Wait, it gets more convoluted.
On reading it, I immediately thought, “This is about Civil War history.”
There was the boring similarity of technique; the grain of truth carefully reconstructed culled from newspaper reports and bazaar gossip; the follow-up, less carefully done, betraying the deceiver’s contempt for the deceived; and finally, the flight of fancy, the stroke of artistic impertinence which wantonly terminated a relationship already under sentence.In the original context, le Carré (right) was talking about stories spread by the enemy in war.

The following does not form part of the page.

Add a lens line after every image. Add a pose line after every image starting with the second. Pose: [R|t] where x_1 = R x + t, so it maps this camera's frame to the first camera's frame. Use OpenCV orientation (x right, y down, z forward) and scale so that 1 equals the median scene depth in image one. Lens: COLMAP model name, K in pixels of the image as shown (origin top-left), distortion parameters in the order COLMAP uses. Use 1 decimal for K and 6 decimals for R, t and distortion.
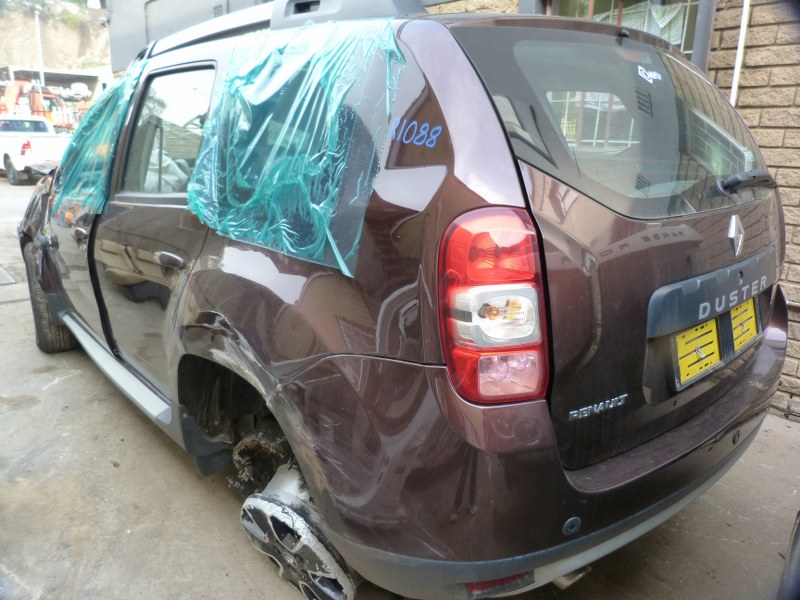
lens RADIAL K [[594.4, 0, 399.9], [0, 594.4, 299.3], [0, 0, 1]] dist [-0.020686, 0.008511]
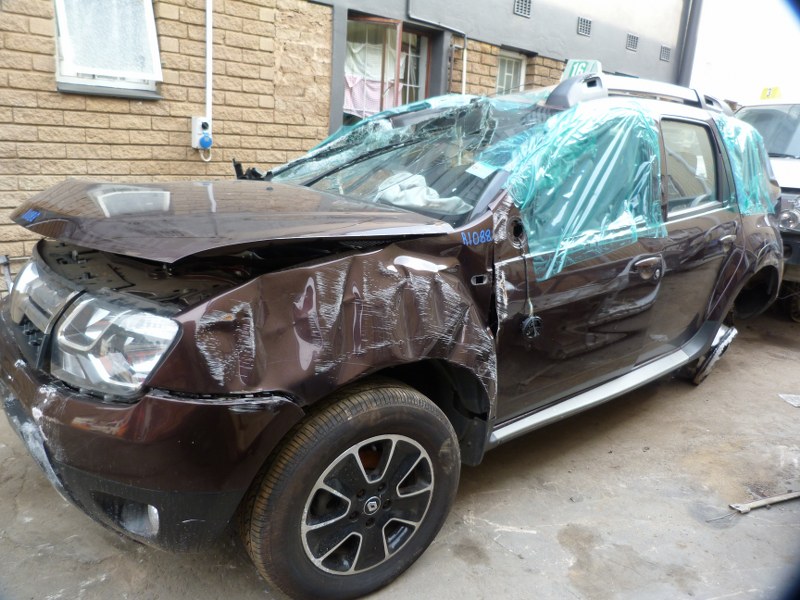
lens RADIAL K [[594.4, 0, 400.5], [0, 594.4, 298.6], [0, 0, 1]] dist [-0.020686, 0.008511]
pose [[0.001594, -0.272275, 0.962218, -1.316527], [0.215329, 0.939741, 0.265558, -0.349241], [-0.976540, 0.206770, 0.060127, 1.171127]]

If we break it down, the tiny engine of pop history appears in all its parts.
There was the boring similarity of technique
… lineal storytelling on a strict timeline in a flat narrative style dolled up with a few old fashioned literary tricks from Jules Verne or Edgar Rice Burroughs.
the grain of truth carefully reconstructed, culled from newspaper reports and bazaar gossip
… some bit from the odd OR report and an anecdote or two that can advance the book's high concept.
the follow-up, less carefully done, betraying the deceiver’s contempt for the deceived
… the next instance of a trend, development, or characterization presented with even less evidence than the previous one.
and finally, the flight of fancy, the stroke of artistic impertinence which wantonly terminated a relationship already under sentence
… the resort to hyperbole in stretching an incompetent generalization beyond error to make it an outrage. Not even Napoleon himself … Never in military history … unprecedented error … unique opportunity ….
The “deceiver’s contempt for the deceived” shuts me down early in most readings. I have to want to suffer to get to that flight of fancy that must terminate my relationship with a book.
What is comical is encountering so many people mouthing flights of fancy as though they were precious insights harvested from some “scholar’s” deepest wisdom.
I have felt the sting of the author's contempt for me, as a reader, so harshly as to want to start three websites in retaliation. And I have. But the sting remains.